» WHAT THE EXERCISE ASKS
The answer is to be an exact copy of the lines below running from the line with "Nachhaltigkeit" down to the line with "Corporate Portal", both ends included, and nothing more.

» PROVIDED MATERIAL
◇ ◇ ◇
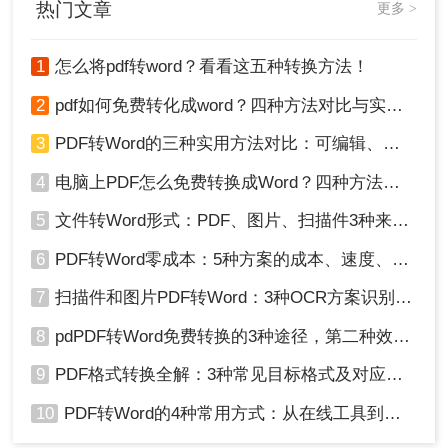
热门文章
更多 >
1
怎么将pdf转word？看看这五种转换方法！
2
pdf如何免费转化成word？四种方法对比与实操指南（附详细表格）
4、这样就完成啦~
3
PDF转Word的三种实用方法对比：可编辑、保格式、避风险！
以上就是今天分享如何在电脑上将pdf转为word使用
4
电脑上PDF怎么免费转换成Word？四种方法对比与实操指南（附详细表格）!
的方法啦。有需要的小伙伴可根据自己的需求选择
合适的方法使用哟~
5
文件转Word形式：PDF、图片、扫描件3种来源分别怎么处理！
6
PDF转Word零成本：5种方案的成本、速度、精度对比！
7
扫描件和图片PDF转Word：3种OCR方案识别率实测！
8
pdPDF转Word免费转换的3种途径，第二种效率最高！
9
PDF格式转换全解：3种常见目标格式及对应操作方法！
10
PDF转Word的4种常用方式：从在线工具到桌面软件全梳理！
◇ ◇ ◇
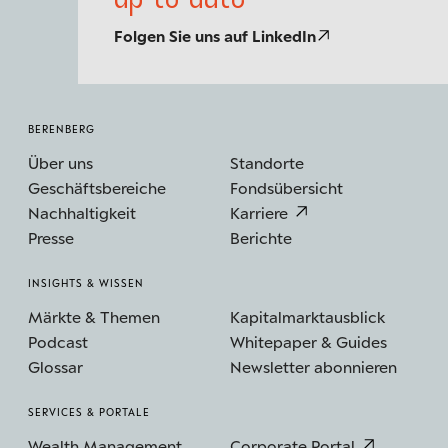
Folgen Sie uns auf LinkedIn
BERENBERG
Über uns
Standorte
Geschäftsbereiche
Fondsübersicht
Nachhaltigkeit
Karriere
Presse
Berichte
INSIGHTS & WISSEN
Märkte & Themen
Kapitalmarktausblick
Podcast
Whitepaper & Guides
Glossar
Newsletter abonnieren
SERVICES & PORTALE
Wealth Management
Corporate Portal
◇ ◇ ◇
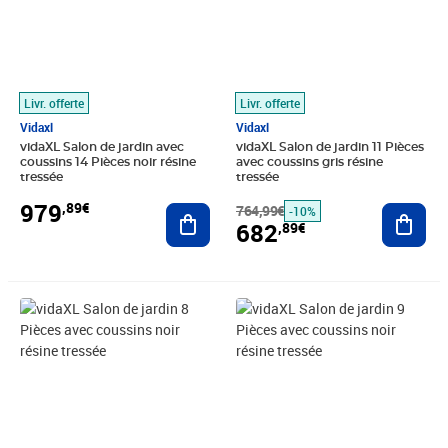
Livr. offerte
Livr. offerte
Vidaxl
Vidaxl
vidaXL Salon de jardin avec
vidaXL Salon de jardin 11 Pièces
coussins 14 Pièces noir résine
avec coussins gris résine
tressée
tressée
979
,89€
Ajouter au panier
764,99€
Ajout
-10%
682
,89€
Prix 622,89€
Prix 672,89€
◇ ◇ ◇
» ANSWER FOR THIS EXERCISE
Nachhaltigkeit
Karriere
Presse
Berichte
INSIGHTS & WISSEN
Märkte & Themen
Kapitalmarktausblick
Podcast
Whitepaper & Guides
Glossar
Newsletter abonnieren
SERVICES & PORTALE
Wealth Management
Corporate Portal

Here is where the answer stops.